=== Required action ===
Of all the lines below, output only those starting at the one with "TABLE 4 | Comparison" and ending at the one with "Figure 2: Discrete", both ends included, exactly as written.

=== Exercise data ===
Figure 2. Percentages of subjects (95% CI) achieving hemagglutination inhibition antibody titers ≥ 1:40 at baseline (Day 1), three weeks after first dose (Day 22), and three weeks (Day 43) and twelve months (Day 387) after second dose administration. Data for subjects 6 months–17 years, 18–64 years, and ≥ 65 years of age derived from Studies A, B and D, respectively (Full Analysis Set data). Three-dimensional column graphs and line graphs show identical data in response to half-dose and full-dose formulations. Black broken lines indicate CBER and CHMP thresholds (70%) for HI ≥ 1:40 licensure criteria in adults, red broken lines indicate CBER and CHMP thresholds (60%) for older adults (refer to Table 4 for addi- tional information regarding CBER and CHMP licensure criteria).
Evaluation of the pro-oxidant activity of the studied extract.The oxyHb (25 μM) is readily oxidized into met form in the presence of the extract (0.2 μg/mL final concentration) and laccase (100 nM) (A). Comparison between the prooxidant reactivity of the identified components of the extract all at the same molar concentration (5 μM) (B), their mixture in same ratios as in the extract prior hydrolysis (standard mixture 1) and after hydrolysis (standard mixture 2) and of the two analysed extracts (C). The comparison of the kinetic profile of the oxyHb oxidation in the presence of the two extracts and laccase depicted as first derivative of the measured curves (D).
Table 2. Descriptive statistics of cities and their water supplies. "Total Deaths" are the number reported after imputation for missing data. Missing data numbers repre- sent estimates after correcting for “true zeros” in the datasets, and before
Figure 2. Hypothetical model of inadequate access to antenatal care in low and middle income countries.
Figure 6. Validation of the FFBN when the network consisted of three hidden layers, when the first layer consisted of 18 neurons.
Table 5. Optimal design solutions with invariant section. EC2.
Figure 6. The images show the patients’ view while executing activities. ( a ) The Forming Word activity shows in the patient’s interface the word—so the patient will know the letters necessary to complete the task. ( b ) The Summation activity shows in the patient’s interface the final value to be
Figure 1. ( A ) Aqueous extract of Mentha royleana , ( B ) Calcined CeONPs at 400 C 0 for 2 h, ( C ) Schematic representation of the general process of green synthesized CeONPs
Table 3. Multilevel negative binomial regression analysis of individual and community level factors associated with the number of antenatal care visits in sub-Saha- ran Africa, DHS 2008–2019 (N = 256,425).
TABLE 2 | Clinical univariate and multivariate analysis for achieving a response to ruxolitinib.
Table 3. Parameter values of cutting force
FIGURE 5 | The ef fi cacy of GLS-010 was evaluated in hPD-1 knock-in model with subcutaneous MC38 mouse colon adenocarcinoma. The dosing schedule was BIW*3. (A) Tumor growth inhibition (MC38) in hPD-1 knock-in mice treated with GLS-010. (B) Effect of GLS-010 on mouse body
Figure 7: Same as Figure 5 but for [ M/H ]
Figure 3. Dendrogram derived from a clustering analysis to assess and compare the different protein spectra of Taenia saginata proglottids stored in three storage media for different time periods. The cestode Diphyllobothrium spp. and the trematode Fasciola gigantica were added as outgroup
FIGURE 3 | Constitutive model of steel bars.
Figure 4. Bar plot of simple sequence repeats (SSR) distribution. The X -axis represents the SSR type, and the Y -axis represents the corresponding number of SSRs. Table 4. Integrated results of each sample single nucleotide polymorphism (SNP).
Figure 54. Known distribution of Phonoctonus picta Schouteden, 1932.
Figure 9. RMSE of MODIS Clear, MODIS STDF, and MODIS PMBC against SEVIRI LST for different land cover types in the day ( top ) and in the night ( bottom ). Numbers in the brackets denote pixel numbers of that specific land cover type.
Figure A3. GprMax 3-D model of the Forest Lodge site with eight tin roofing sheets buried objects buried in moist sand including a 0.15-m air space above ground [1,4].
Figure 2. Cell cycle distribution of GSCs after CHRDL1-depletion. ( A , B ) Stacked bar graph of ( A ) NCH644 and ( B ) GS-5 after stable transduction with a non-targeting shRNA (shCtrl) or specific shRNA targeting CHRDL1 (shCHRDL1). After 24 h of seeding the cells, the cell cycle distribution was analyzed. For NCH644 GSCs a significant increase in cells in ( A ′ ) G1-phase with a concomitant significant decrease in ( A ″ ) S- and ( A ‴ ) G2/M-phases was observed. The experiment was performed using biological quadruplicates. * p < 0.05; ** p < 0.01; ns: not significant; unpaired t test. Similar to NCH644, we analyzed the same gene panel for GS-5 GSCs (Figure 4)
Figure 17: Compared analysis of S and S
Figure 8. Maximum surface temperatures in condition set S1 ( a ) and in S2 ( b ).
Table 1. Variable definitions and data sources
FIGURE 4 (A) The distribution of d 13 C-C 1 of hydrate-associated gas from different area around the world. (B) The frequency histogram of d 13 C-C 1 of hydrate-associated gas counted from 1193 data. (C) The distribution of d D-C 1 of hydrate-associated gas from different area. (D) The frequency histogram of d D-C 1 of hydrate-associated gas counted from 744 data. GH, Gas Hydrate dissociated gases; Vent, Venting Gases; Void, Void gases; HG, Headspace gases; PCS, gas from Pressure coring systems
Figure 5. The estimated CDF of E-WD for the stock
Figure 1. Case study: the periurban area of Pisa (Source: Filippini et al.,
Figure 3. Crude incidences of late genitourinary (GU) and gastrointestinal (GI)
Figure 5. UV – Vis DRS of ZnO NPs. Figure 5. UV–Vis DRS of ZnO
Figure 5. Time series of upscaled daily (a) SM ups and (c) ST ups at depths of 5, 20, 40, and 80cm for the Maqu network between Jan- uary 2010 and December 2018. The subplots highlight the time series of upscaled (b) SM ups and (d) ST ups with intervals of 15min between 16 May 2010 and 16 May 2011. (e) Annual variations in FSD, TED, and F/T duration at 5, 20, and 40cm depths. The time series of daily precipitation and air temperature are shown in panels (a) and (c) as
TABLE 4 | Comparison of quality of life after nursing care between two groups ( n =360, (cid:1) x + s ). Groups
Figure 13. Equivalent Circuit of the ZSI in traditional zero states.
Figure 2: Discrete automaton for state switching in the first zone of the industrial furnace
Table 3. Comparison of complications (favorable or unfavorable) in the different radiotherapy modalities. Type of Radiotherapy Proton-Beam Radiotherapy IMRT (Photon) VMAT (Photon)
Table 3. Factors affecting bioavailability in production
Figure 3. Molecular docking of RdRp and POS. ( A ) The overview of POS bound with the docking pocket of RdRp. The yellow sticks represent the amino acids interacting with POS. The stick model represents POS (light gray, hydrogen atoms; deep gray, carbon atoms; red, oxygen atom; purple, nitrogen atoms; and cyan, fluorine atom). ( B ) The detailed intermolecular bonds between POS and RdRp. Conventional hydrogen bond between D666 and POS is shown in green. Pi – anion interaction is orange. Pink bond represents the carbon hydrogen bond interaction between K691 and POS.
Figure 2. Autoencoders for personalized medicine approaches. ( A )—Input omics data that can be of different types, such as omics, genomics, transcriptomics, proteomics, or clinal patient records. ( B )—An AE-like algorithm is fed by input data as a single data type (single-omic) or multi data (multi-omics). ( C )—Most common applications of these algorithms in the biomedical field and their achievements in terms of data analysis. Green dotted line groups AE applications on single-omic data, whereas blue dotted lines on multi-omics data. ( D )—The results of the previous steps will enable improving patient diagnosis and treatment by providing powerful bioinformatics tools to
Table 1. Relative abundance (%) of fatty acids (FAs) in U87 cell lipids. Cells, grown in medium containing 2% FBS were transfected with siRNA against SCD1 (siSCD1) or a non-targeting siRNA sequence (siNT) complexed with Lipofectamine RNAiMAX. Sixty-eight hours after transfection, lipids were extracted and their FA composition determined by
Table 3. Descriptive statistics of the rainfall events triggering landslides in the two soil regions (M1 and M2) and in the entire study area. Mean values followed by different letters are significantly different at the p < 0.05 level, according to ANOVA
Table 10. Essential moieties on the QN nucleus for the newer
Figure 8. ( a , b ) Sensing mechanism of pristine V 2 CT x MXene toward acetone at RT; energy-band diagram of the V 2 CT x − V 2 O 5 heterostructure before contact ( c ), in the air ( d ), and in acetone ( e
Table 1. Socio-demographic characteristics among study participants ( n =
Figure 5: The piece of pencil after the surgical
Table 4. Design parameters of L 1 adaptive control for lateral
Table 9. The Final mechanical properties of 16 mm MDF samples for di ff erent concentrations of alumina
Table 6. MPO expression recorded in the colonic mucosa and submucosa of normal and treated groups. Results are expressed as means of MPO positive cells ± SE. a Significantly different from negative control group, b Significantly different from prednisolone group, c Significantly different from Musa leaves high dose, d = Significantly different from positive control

=== Exercise response ===
TABLE 4 | Comparison of quality of life after nursing care between two groups ( n =360, (cid:1) x + s ). Groups
Figure 13. Equivalent Circuit of the ZSI in traditional zero states.
Figure 2: Discrete automaton for state switching in the first zone of the industrial furnace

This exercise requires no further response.